At the 2019 Congress of the European Society of Medical Oncology, PARP inhibitors continued their victory march. With the success of the PAOLA-1 trial, reported in Friday's plenary session, as well as the PRIMA and VELIA/GOG-3005 trials, "we've got new front-line data that really introduces a paradigm shift into the way we're going to treat ovarian cancer in the coming years," Jonathan Ledermann, professor of medical oncology at University College London, told the audience at a session on new options on ovarian cancer.
One of the pressing questions is how to tell which patients can benefit from that paradigm shift.
PARP inhibitors got their start when it became clear that such drugs were synthetic lethal to cells with BRCA mutations, which were unable to cope with having two of their DNA repair mechanisms blocked.
BRCA mutation status is still the "best predictor" of whether a patient will respond to PARP inhibitors, Charlie Gourley told the audience at ESMO.
But their predictive capacity is far from perfect.
Gourley, who is the chair of medical oncology at the University of Edinburgh, pointed out that with the exception of PAOLA-1, every trial testing front-line PARP inhibition in ovarian cancer has provided evidence that PARP inhibitors improved the outcome for some patients with no obvious reason to be especially sensitive to DNA repair inhibition.
Sensitivity to platinum chemotherapy, which also works by inhibiting DNA repair, has been used as a criterion in a number of trials.
In the first-line setting, though, that criterion is much more difficult to use because it is the first-line setting – "you don't have an opportunity to see what a platinum-sensitive interval would be," Gourley said.
DNA repair is not the sole province of BRCA genes by any stretch, and a previous clinical trial by Ledermann, Study 19, showed that many patients who responded to Lynparza (olaparib, Astrazeneca plc and Merck & Co. Inc.) had homologous recombination deficiencies.
Another possibility is that BRCA genes may not have a mutation, but nevertheless be silenced.
Epigenetic silencing of BRCA has been tested as a possible predictor of PARP inhibitor sensitivity. While initial results were disappointing, Gourley said that recent studies suggest that testing whether both alleles of BRCA were silenced may be more useful.

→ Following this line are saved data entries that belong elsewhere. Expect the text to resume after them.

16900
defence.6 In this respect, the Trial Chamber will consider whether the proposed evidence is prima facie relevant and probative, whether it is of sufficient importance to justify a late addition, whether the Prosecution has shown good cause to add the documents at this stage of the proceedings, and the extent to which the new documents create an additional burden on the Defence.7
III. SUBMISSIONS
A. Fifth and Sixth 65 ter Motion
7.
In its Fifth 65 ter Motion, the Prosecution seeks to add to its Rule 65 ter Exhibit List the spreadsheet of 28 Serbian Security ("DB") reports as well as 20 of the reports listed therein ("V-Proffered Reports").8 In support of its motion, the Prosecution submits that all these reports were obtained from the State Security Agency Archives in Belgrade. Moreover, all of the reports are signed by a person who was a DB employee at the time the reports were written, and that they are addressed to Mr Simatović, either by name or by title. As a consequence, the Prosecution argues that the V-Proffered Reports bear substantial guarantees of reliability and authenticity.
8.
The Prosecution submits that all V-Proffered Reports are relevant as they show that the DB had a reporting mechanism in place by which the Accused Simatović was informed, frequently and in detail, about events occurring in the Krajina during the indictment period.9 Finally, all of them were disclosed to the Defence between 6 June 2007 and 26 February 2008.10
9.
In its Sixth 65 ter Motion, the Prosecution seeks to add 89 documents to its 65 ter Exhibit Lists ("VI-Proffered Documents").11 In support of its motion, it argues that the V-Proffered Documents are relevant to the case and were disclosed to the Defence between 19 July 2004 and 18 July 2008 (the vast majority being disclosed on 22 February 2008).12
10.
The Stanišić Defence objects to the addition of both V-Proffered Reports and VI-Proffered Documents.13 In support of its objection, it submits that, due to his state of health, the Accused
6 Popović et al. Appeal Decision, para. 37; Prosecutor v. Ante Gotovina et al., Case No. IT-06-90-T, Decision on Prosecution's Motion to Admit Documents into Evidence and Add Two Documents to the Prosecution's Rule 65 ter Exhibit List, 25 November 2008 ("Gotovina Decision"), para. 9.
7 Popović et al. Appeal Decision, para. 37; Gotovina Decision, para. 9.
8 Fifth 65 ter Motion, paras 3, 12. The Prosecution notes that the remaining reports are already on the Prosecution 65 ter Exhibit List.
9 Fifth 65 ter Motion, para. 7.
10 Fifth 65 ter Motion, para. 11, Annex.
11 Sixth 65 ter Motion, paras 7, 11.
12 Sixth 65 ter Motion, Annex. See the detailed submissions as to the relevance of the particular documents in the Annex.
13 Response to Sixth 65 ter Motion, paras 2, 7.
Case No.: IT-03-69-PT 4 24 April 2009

Epigenetic silencing – as well as, more rarely, mutations – can be reversed, but even temporary dysfunction of BRCA leaves "DNA scarring" that can be tested for, and may predict PARP inhibitor responsiveness.
For whatever reason, for now, PAOLA-1 is the only trial where women who had neither BRCA mutations nor homologous recombination deficits (HRD) appeared to derive no benefit from adding a PARP inhibitor to the tested treatment. In that case of PAOLA-1, the specific drugs were Lynparza and Avastin (bevacizumab, Roche Holding AG). But why women without BRCA mutations or HRD derived no benefit in PAOLA, but did do better than controls in other trials, remains a mystery for now.
"If anyone knows," Gourley said, "send me a postcard."
PAOLA-1/ENGOT-ov25 enrolled 806 patients with stage III/IV ovarian cancer and partial or complete response to standard platinum-based chemotherapy and bevacizumab. After completing first-line chemotherapy, patients were randomly allocated 2-to-1 to 15 months Avastin plus 24 months of either Lynparza or placebo. Median progression-free interval (PFI) was 22.1 months in the olaparib group and 16.6 months in the placebo group (hazard ratio [HR] 0.59, p<0.0001).
In the PRIMA trial, Zejula (niraparib, Glaxosmithkline plc) administered after completion of first-line chemotherapy significantly improved PFI. In the VELIA/GOG-3005 trial, veliparib (Abbvie Inc.) given with first-line chemotherapy and then continued as maintenance treatment significantly extended PFI to 23.5 months, compared to 17.3 months in the placebo arm (HR, 0.68; p<0.001). The benefit was more pronounced for patients with BRCA mutations, whose median PFI was 34.7 months for veliparib compared to 22 months with placebo (HR, 0.44, p<0.001).